Imagine if you were actually a hunter of massive, dangerous creatures. You’d need to gear up, make sure you have all the weaponry and armor you’d need, enough ammo for your ranged weapons, and you’d have to be sure your giant swords are sharp enough to cut through touch monster hide.
You’d need to practice, for sure, and you’d probably get better over time, able to aim your sights at even more deadly monsters, because the bigger the baddie, the better the payoff.
Monster Hunter Freedom Unite is exactly this. While hunting monsters is a ton of stressful fun, full of dodging and attacking and slaying, the rest of the activities in-game — choosing weapons, farming, hiring chefs and companions, crafting and buying better weaponry and armor — are equally as satisfying.
And now? It’s on your iPhone (or iPad), with some really excellent touch controls and better visuals than ever.
While Capcom’s Monster Hunter series (around on various handheld and living room consoles since 2004) has a massive cult fan-base, it’s not for everyone. However, anyone who’s wanted to take a dive into the series can do so now right on their iOS device.
As an added bonus, you can get online with up to three of your buddies and take on epic beasts all at the same time. That’s worth the $14.99 price right there, and seems to be a portable series first, at least in the US (thanks, J_Joestar).
If you’re willing to put in the time and effort to get to know Monster Hunter Freedom Unite in all it’s quirky glory, then this is a worthwhile purchase.
Again, your task is to make your way through ever-increasingly difficult quests, at first given to you by the little old lady chief of the village you end up in at the start of the game.
You’ll have to grab some gear that a previous hunter left in a footlocker in your hut, including cold-weather gear and your choice of sword, big giant hammer, or crossbow-type weaponry, and head outside of town to find the object of your quest. The first five quests are fairly simple, if by simple we mean incredibly difficult for the newcomer.
Chances are, aside from the “find this herb and bring it back” quest, you’ll fail miserably at first. Keep trying, though, because as you get better, the whole experience opens up. There’s a real sense of place here, which I first noticed as I headed out to slay some Anteka beasts (they look like weird antelope creatures but they can crush you with a few ramming head-butts).
The scenery is gorgeous, and shows off much more nicely than it ever did on my PSP, 3DS, or PS Vita (all handhelds on which I’ve played iterations of this game). The current iOS version is a pitch-perfect port of the 2008 PSP game of the same name, and the controls have been expertly tuned for the touchscreen.
If a virtual stick and onscreen buttons aren’t your thing, Monster Hunter Freedom Unite is fully compliant with Apple’s MFi (Made for iPhone) controller system, mapping the functions you need to physical controller layouts. I was able to play the game on a Logitech Powershell that was provided by the publisher, and it’s become my favorite small-device way to play the game, despite some quibbles with having to still manually tap the tiny little menu buttons on my iPhone screen.
When I put the game on my iPad 3, however, the touchscreen controls were perfect, and the larger screen makes tapping through the various menus much easier.
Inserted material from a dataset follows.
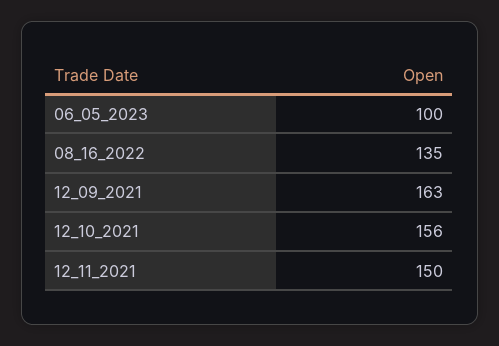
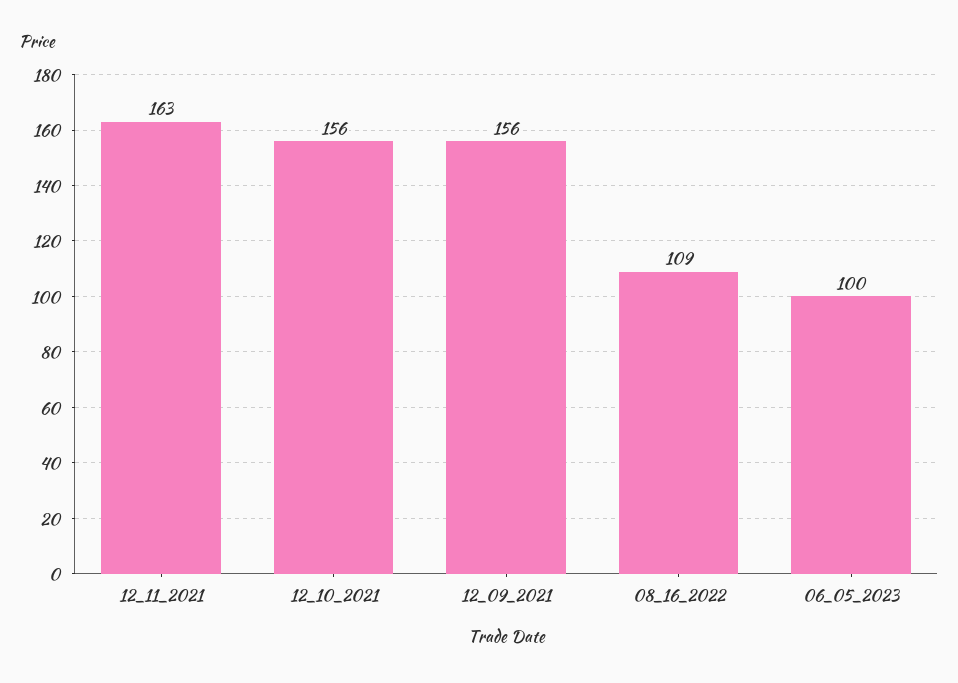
08_16_2022: 135 -> 109
12_09_2021: 163 -> 156
12_11_2021: 150 -> 163

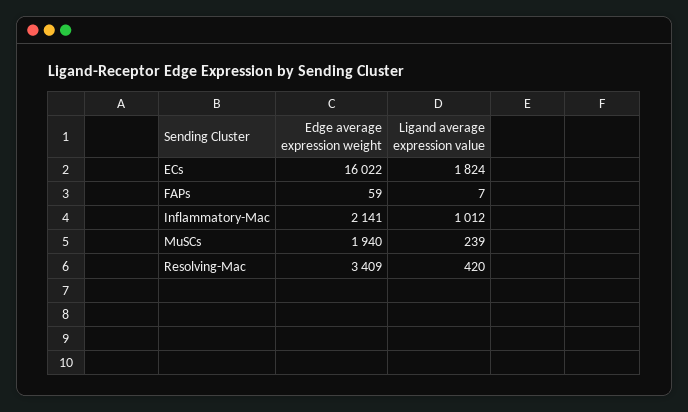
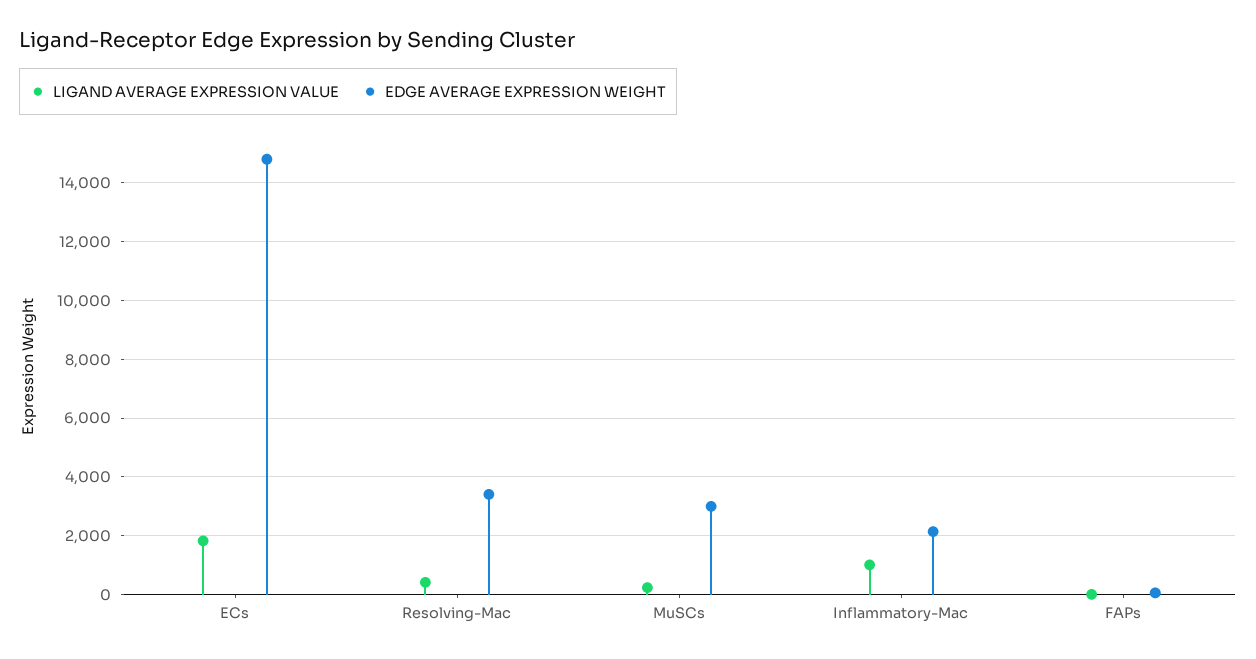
Edge average expression weight, ECs: 16022 -> 14750
Edge average expression weight, MuSCs: 1940 -> 3000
For a game that’s historically had some crazy camera-control issues, being able to look around with a swipe onscreen is genius. You can still tap on the screen (or the left shoulder button when using a controller) to center the view, so hardcore Monster Hunter fans can do it all old-school.
The killer feature here, though, is the online gameplay. Gathering up with three other friends and taking on big monsters is a thrill of its own, and I’ve never been able to make that happen with previous iterations of the game. My friend and I (the inestimably handsome Rob Rich from 148Apps) connected effortlessly via the online feature and went on to slay this huge electricity-dealing dragon-like creature called a Khezu. Needless to say, my buddy did the majority of the damage while I bobbed and weaved to stay the hell out of the creature’s way.
The one downside of the online implementation is the chat system, a third-party chat room that feels grafted on as an afterthought. You can download a separate app, but we found that just running a copy of Skype on the computer while we hunted the monsters was a much better way to coordinate our attacks.
If you like a deep, console-level gameplay experience full of weird and crazy monsters, and you’re willing to put in the time and effort to get to know Monster Hunter Freedom Unite in all it’s quirky glory, then this is a worthwhile purchase. If you do so – feel free to find me in the online gathering tent, and we’ll go a-huntin’.
The good: All of Monster Hunter Freedom Unite is here, plus some extra goodies, like online multiplayer and a monster lock-on system.